As artists, writers and creatives—how do we cradle ourselves, nurturing the inner self, in the aftermath of intense creative work? Last week was filled with assignments and deadlines. There was no time to pause, consider, or nurture myself between projects. The bonus to intense creativity is the way it forces out the best work from within. There is no time for holding back in the face of such creative demand.
After sitting through a writing workshop yesterday, where my short story was the focus of feedback, suggestion and editorial scrutiny, I felt drained of energy. I held the space, and didn’t allow myself to feel hurt by the commentary, but rather viewed the feedback through an academic lens. If commentary from my fellow classmates resonated as authentic I made notations on my paper. If the feedback missed the mark, I allowed it to go in one ear and out the other. I was grateful that two people in the workshop really got the energy, tone and theme of my work, and that alone was gratifying.
But saying this doesn’t change that every ounce of energy was put into creating, and I didn’t leave room for nurturing the creator. This morning I came up with the analogy of “creative wipeout.” While creating, I was immersed in the deep waters of creation, riding along the ebb and flow.

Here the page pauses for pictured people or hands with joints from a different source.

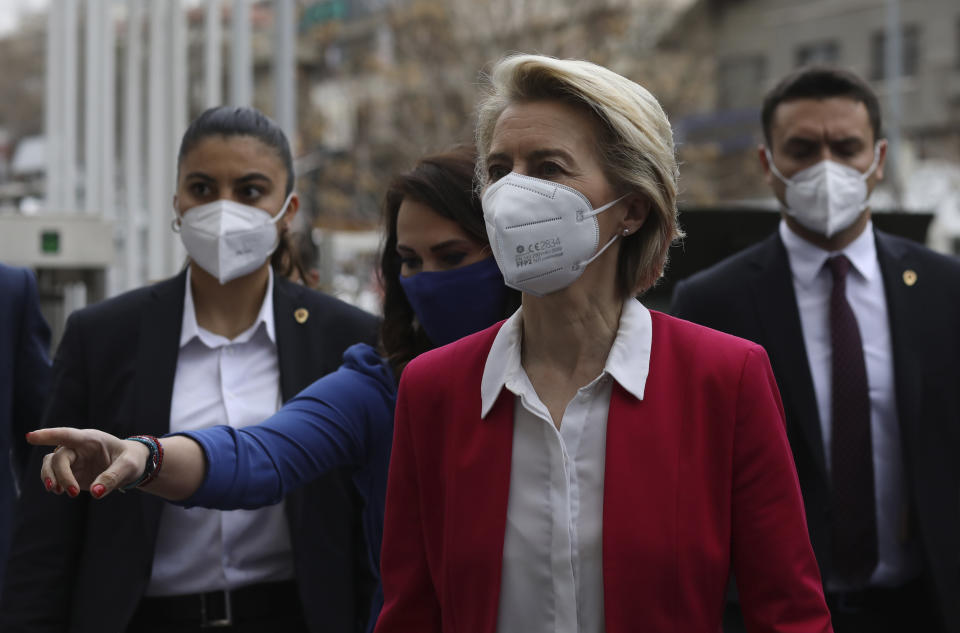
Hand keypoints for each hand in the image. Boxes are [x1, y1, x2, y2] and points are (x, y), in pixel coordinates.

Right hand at [26, 428, 149, 498]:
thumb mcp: (128, 467)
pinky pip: (53, 474)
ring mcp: (73, 459)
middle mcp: (78, 447)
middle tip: (73, 493)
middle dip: (60, 475)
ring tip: (58, 491)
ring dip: (50, 478)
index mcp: (91, 439)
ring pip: (50, 464)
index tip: (30, 437)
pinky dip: (53, 483)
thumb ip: (112, 478)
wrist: (131, 464)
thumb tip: (95, 493)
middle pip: (58, 457)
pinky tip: (60, 491)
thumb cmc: (131, 460)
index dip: (48, 435)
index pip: (67, 435)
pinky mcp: (71, 471)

In the end I felt washed up, thrown on the sand in a crash of creative wipeout.
There may be no way to avoid the crash that occurs after the creative process. But, it is important to note that the letdown is a part of the process, and we can catch ourselves before we fall. Taking time to cradle myself after long periods of creative output has helped me recover with renewed energy for further creation. Nurturing, or cradling the inner self, is open to interpretation. Yesterday, for me it meant lying in bed drinking my favorite beer, and watching a comedy show that makes me laugh out loud. Sometimes it means immersing in quiet, drawing a hot bath or enjoying yoga. However you define what it means to nurture yourself, make it a part of your creative process. Knowing that creative wipeout is likely to happen also means you can plan ways to cushion the fall.